Any image found in the entries is to be skipped; the rest is returned word for word.

[Provided data]

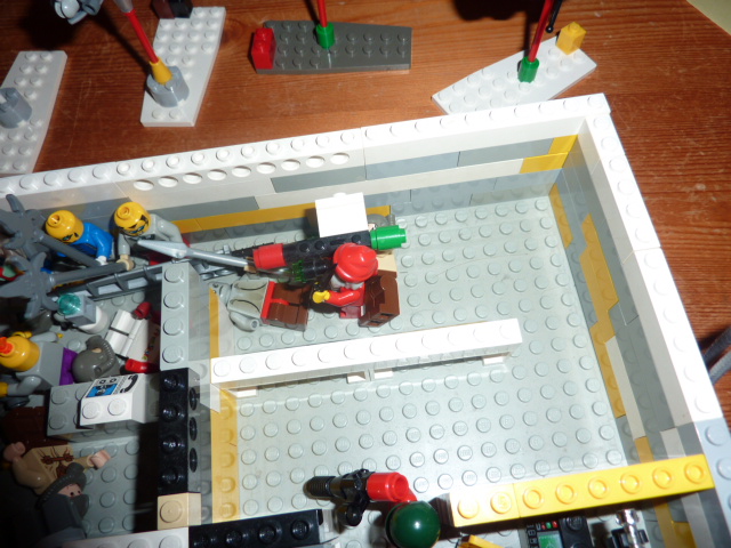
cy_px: 274
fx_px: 528
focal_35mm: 25
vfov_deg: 54.9
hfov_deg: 69.4
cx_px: 366
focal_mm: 4.1
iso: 100
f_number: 3.3
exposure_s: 1/30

[/Provided data]

▶ **Solution to the problem**:
cy_px: 274
fx_px: 528
focal_35mm: 25
vfov_deg: 54.9
hfov_deg: 69.4
cx_px: 366
focal_mm: 4.1
iso: 100
f_number: 3.3
exposure_s: 1/30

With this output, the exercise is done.